Out Among the Stars was Merle Haggard’s second album release of 1986. It was arguably the least successful album of his Epic years, and holds the dubious distinction of being only one of two albums from that era (the other being 1985’s live album Amber Waves of Grain) that failed to produce any Top 10 hits.
Readers who have been following our coverage this month will have noticed a shift in Merle’s sound; this phase of his career was very heavy on ballads and he’d begun to incorporate more jazz elements and instrumentation — including saxophone and horns — into his music. Out Among the Stars is largely a (temporary) reversal of that trend, for the simple reason that the majority of the tracks had been recorded several years earlier while Haggard was signed to MCA. Apparently CBS (then the parent company of Epic Records) was concerned that Merle’s former label would begin mining their vaults and releasing singles which would then be in direct competition with his current output for radio airplay. As a pre-emptive move, CBS bought the rights to several of Merle’s unreleased MCA recordings. Songs purchased from that arrangement make up the majority of the tracks on Out Among the Stars; only three tunes — the title track, “The Show’s Almost Over” and a remake of the old David Houston hit “Almost Persuaded” — were new recordings for this project.
Out Among the Stars is the product of no less than five producers, including Merle himself, and it comes as no surprise that an album comprised mostly of outtakes from recording sessions over a long period of time, is a somewhat incohesive and uneven affair. CBS’ concerns about competition from these tracks seems largely unfounded; while none of them are bad, they are in no way in the same league as Haggard’s best output, and that is likely the reason they had shelved in the first place.
The title track was the first of the album’s two singles. Written by Adam Mitchell, it was somewhat of a departure for Haggard. The production was more contemporary for the era, relying more on keyboards and vocal choruses and less on the Telecaster, fiddle and steel. The story of an angry and economically disadvantaged young man who dies during a botched robbery attempt may have been too heavy for radio; it peaked at #21, becoming one of a very few Haggard singles that did not at least crack the Top 20. The production is bit dated today, but sadly the lyrics sound as though they could have been ripped from today’s headlines. The second single fared even worse. “Almost Persuaded” had been a monster hit for David Houston twenty years earlier. Its co-writer and original producer Billy Sherrill also produced the Haggard version. Merle does a great job with the song, but the song had been recorded by many people over the years, and it seems like a strange choice for a single. However, one does have to bear in mind that during the New Traditionalist era, many old chestnuts were dusted off and presented to a new generation of fans by current artists. However, “Almost Persuaded” still has a dated countrypolitan feel to it, particularly with the strings near the end of the song. Radio didn’t embrace it and died at #58.
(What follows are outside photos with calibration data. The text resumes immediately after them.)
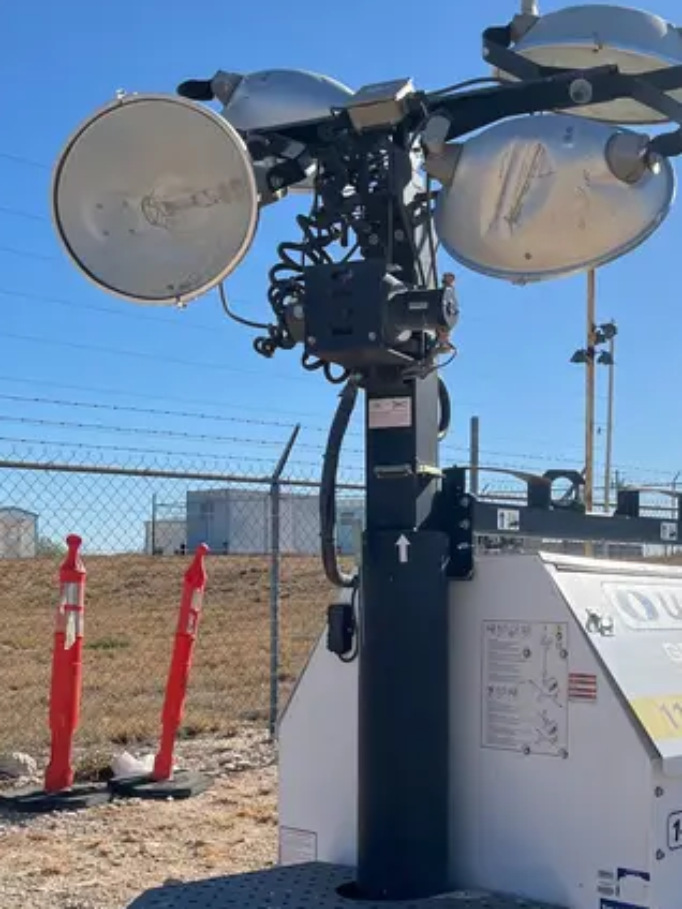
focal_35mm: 45
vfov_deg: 41.7
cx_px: 538
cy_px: 578
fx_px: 1182
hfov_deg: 31.4
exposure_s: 1/4310
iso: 50
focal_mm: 5.1
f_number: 1.6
The rest of the album is a rather mixed bag. It’s pretty easy to pick out to identify the old MCA recordings,like “Love Keeps Hanging On”, “Why Can’t I Cry” and “Love Don’t Hurt Every Time” which have a “Red Bandana” or “My Own Kind of Hat” feel to them — particularly on the electric guitar solos. They are all pleasant to listen to but not particularly memorable. The exceptions are a Dixieland jazz version of “Pennies from Heaven”, “Bleachers” – a Haggard composition about an aging athlete ready to step out of the spotlight — and “Tell Me Something Bad About Tulsa”, a Red Lane composition that would later be recorded by Merle’s son Noel, and which would go on to become an almost Top 10 hit (peaking at #11) for George Strait in 2003.
The material on Out Among the Stars may not be among Merle’s best, but every Haggard album is precious, particularly in the wake of his recent death. The album has largely been forgotten so it presents a good opportunity for many fans to hear something “new” from Merle while he was still in peak vocal form.